3 March 2015
Last updated at 22:04
The Ferguson shooting sparked nationwide protests
The US Justice Department has found evidence of racial bias at Ferguson police in Missouri, US media report.
The agency is expected to accuse the department of conducting stops without reasonable suspicion and making arrests without probable cause.
It began a civil rights investigation following the August shooting of Michael Brown.
A white police officer killed the unarmed black 18-year-old, sparking protests in Ferguson and nationwide.
A separate report is expected to clear the officer, Darren Wilson, of any civil rights violations in the shooting of Mr Brown.
Officials announced the findings of the investigation into the police department by speaking anonymously to various US media.
An official announcement is expected on Wednesday.
Black people are disproportionately stopped by police, even allowing for their greater numbers
Attempts to seek comment from the police department and city government were not successful.
A spokesman for the Missouri governor said: “We haven’t seen the report to be able to comment on it.”
It is believed the report will accuse the police of using excessive force against blacks and present evidence that black motorists are stopped and searched much more often than white drivers – despite the fact that white drivers are more likely to be carrying contraband.
While African Americans make up 67% of the population in Ferguson, they accounted for 93% of arrests between 2012 and 2014, according to the Washington Post.

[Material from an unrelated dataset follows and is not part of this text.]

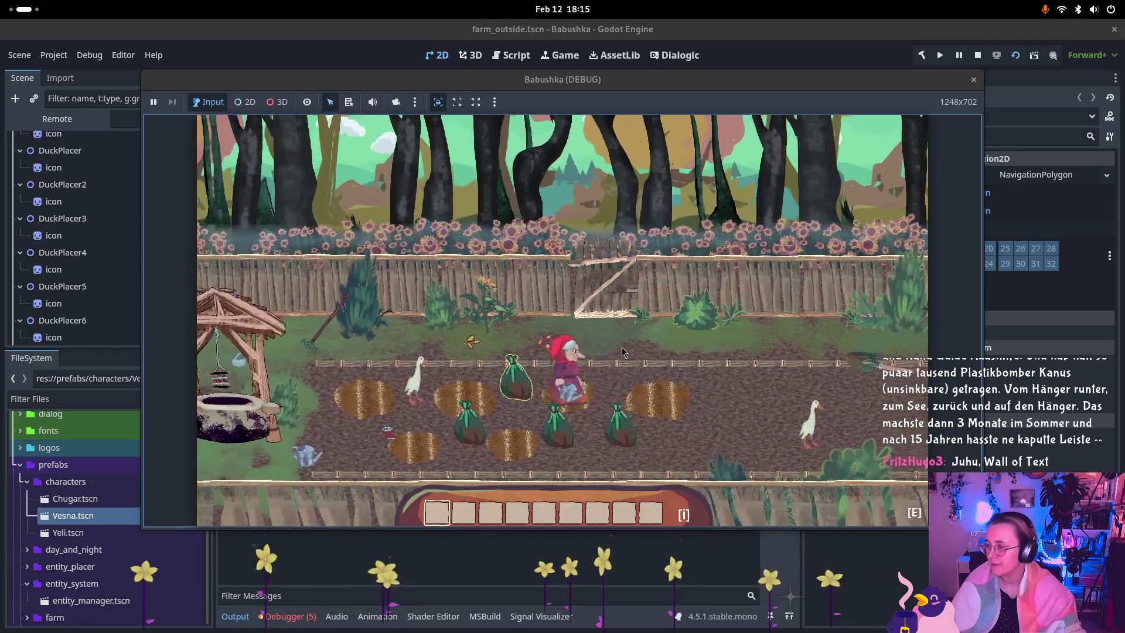
key(a)
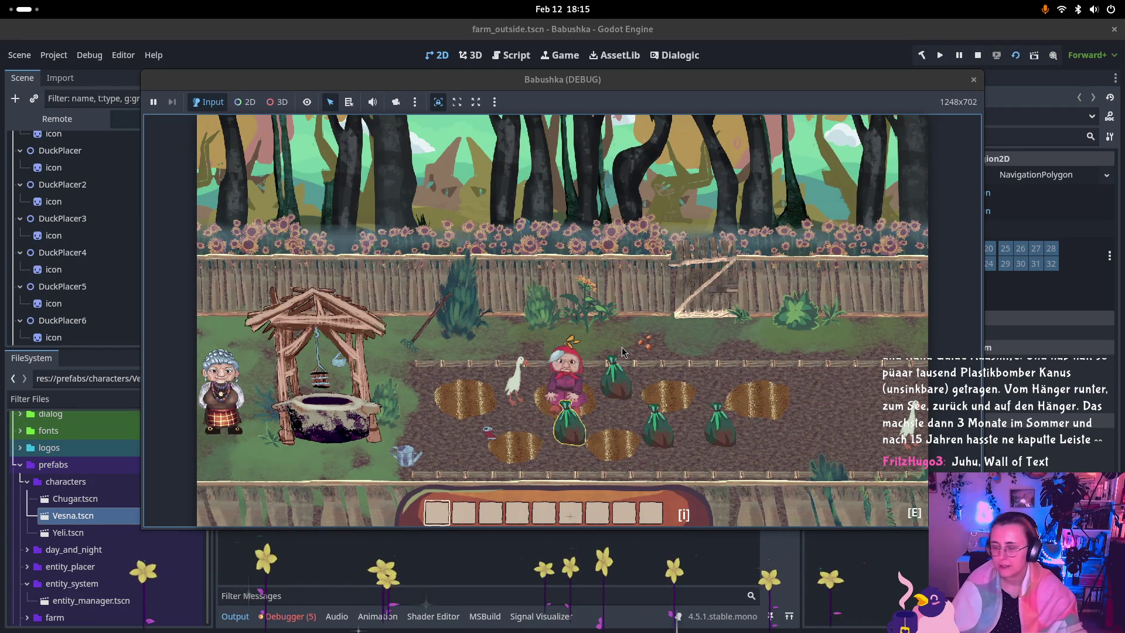
key(s)
key(a)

The report will also present evidence that court workers engage in racial bias – blacks are 68% less likely to have their cases dismissed by a judge.
Investigators also found that officials used money from fines to help balance the city’s budget, the New York Times reported.
A makeshift memorial near the scene scene where Brown was shot
The shooting and subsequent grand jury decision sparked violent protests
The Justice Department could file a civil rights lawsuit, if officials do not settle the claims out of court.
The protests about police use of force were reignited when a Missouri state grand jury did not recommend charges for Mr Wilson.
Shortly after the grand jury decision, President Barack Obama said the protesters’ frustrations, “have deep roots in many communities of colour who have a sense that our laws are not always being enforced uniformly or fairly”.
The civil rights investigation was announced in September 2014 by Attorney General Eric Holder, the Justice Department’s first black leader.
In October, he said the Ferguson police department needed “wholesale change”.